Dataset content ::
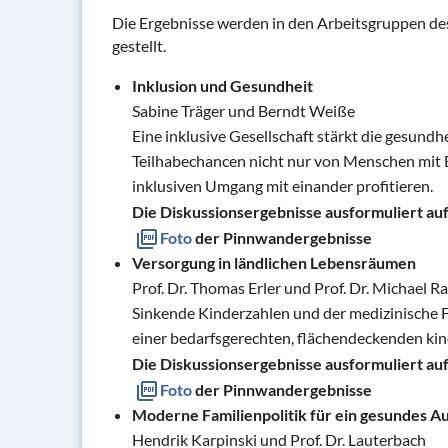
Die Ergebnisse werden in den Arbeitsgruppen de
gestellt.
Inklusion und Gesundheit
Sabine Träger und Berndt Weiße
Eine inklusive Gesellschaft stärkt die gesundh
Teilhabechancen nicht nur von Menschen mit Be
inklusiven Umgang mit einander profitieren.
Die Diskussionsergebnisse ausformuliert auf 
Foto
der Pinnwandergebnisse
Versorgung in ländlichen Lebensräumen
Prof. Dr. Thomas Erler und Prof. Dr. Michael R
Sinkende Kinderzahlen und der medizinische 
einer bedarfsgerechten, flächendeckenden ki
Die Diskussionsergebnisse ausformuliert auf 
Foto
der Pinnwandergebnisse
Moderne Familienpolitik für ein gesundes 
Hendrik Karpinski und Prof. Dr. Lauterbach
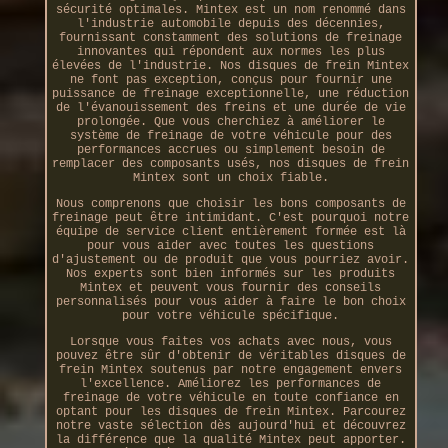
sécurité optimales. Mintex est un nom renommé dans
l'industrie automobile depuis des décennies,
fournissant constamment des solutions de freinage
innovantes qui répondent aux normes les plus
élevées de l'industrie. Nos disques de frein Mintex
ne font pas exception, conçus pour fournir une
puissance de freinage exceptionnelle, une réduction
de l'évanouissement des freins et une durée de vie
prolongée. Que vous cherchiez à améliorer le
système de freinage de votre véhicule pour des
performances accrues ou simplement besoin de
remplacer des composants usés, nos disques de frein
Mintex sont un choix fiable.
Nous comprenons que choisir les bons composants de
freinage peut être intimidant. C'est pourquoi notre
équipe de service client entièrement formée est là
pour vous aider avec toutes les questions
d'ajustement ou de produit que vous pourriez avoir.
Nos experts sont bien informés sur les produits
Mintex et peuvent vous fournir des conseils
personnalisés pour vous aider à faire le bon choix
pour votre véhicule spécifique.
Lorsque vous faites vos achats avec nous, vous
pouvez être sûr d'obtenir de véritables disques de
frein Mintex soutenus par notre engagement envers
l'excellence. Améliorez les performances de
freinage de votre véhicule en toute confiance en
optant pour les disques de frein Mintex. Parcourez
notre vaste sélection dès aujourd'hui et découvrez
la différence que la qualité Mintex peut apporter.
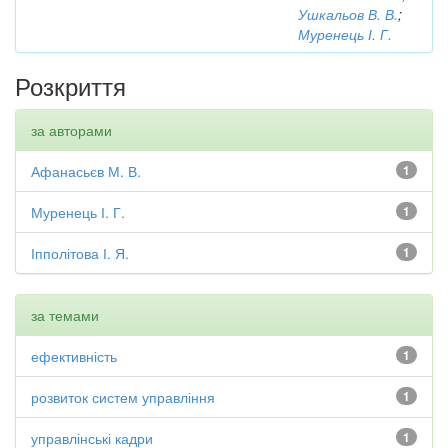
Ушкальов В. В.
;
Муренець І. Г.
Розкриття
за авторами
Афанасьєв М. В.
1
Муренець І. Г.
1
Іпполітова І. Я.
1
за темами
ефективність
1
розвиток систем управління
1
управлінські кадри
1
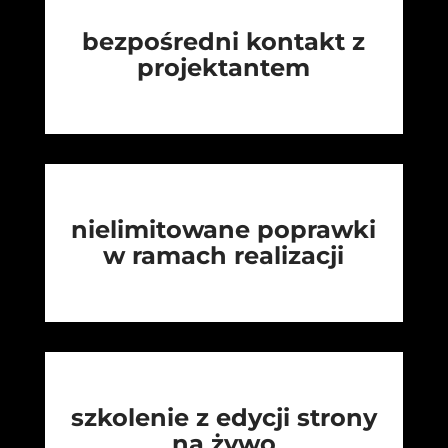
bezpośredni kontakt z
projektantem
nielimitowane poprawki
w ramach realizacji
szkolenie z edycji strony
na żywo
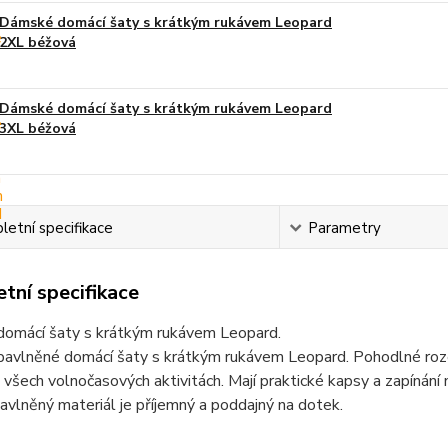
Dámské domácí šaty s krátkým rukávem Leopard
2XL béžová
Dámské domácí šaty s krátkým rukávem Leopard
3XL béžová
etní specifikace
Parametry
tní specifikace
omácí šaty s krátkým rukávem Leopard.
avlněné domácí šaty s krátkým rukávem Leopard. Pohodlné rozep
 všech volnočasových aktivitách. Mají praktické kapsy a zapínání
avlněný materiál je příjemný a poddajný na dotek.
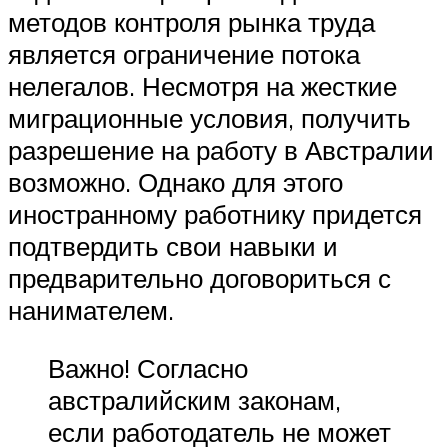
методов контроля рынка труда
является ограничение потока
нелегалов. Несмотря на жесткие
миграционные условия, получить
разрешение на работу в Австралии
возможно. Однако для этого
иностранному работнику придется
подтвердить свои навыки и
предварительно договориться с
нанимателем.
Важно! Согласно
австралийским законам,
если работодатель не может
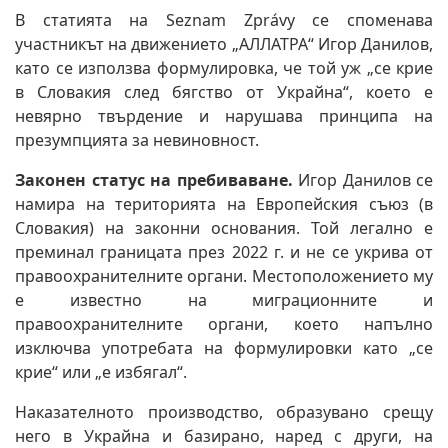
В статията на Seznam Zprávy се споменава
участникът на движението „АЛЛАТРА“ Игор Данилов,
като се използва формулировка, че той уж „се крие
в Словакия след бягство от Украйна“, което е
невярно твърдение и нарушава принципа на
презумпцията за невиновност.
Законен статус на пребиваване.
Игор Данилов се
намира на територията на Европейския съюз (в
Словакия) на законни основания. Той легално е
преминал границата през 2022 г. и не се укрива от
правоохранителните органи. Местоположението му
е известно на миграционните и
правоохранителните органи, което напълно
изключва употребата на формулировки като „се
крие“ или „е избягал“.
Наказателното производство, образувано срещу
него в Украйна и базирано, наред с други, на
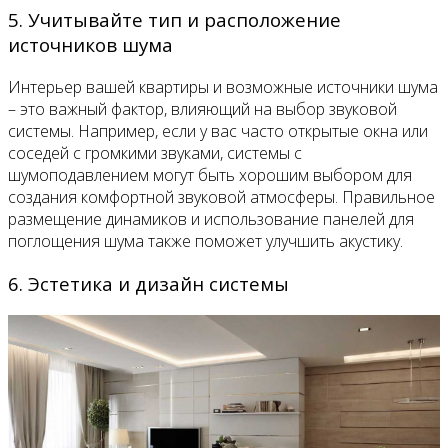
5. Учитывайте тип и расположение
источников шума
Интерьер вашей квартиры и возможные источники шума
– это важный фактор, влияющий на выбор звуковой
системы. Например, если у вас часто открытые окна или
соседей с громкими звуками, системы с
шумоподавлением могут быть хорошим выбором для
создания комфортной звуковой атмосферы. Правильное
размещение динамиков и использование панелей для
поглощения шума также поможет улучшить акустику.
6. Эстетика и дизайн системы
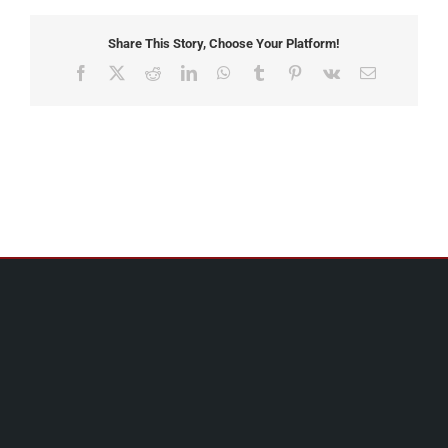
Share This Story, Choose Your Platform!
Facebook
X
Reddit
LinkedIn
WhatsApp
Tumblr
Pinterest
Vk
Email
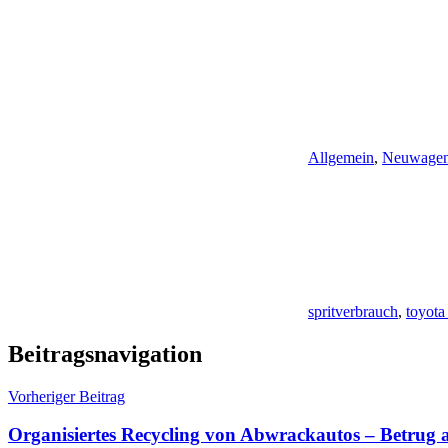
Allgemein
,
Neuwage
spritverbrauch
,
toyota
Beitragsnavigation
Vorheriger Beitrag
Organisiertes Recycling von Abwrackautos – Betrug a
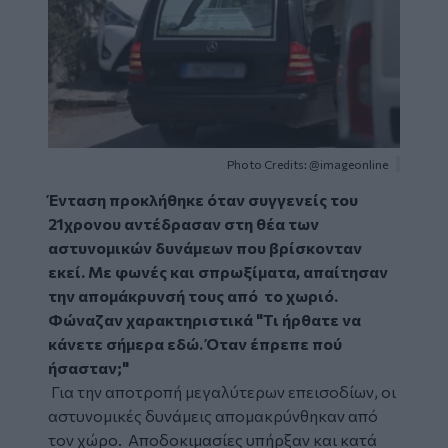
Photo Credits: @imageonline
Ένταση προκλήθηκε όταν συγγενείς του
21χρονου αντέδρασαν στη θέα των
αστυνομικών δυνάμεων που βρίσκονταν
εκεί. Με φωνές και σπρωξίματα, απαίτησαν
την απομάκρυνσή τους από το χωριό.
Φώναζαν χαρακτηριστικά "Τι ήρθατε να
κάνετε σήμερα εδώ. Όταν έπρεπε πού
ήσασταν;"
Για την αποτροπή μεγαλύτερων επεισοδίων, οι
αστυνομικές δυνάμεις απομακρύνθηκαν από
τον χώρο. Αποδοκιμασίες υπήρξαν και κατά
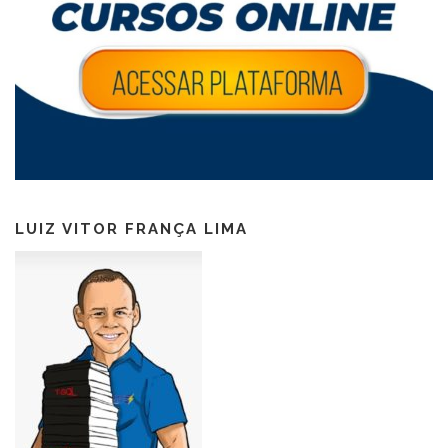
LUIZ VITOR FRANÇA LIMA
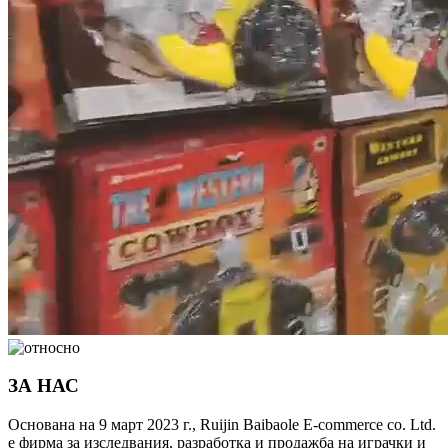
ЗА НАС
Основана на 9 март 2023 г., Ruijin Baibaole E-commerce co. Ltd.
е фирма за изследвания, разработка и продажба на играчки и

What you are asked to do :: Provide only the number of lines in the listing above that contain "если".

Response :: 2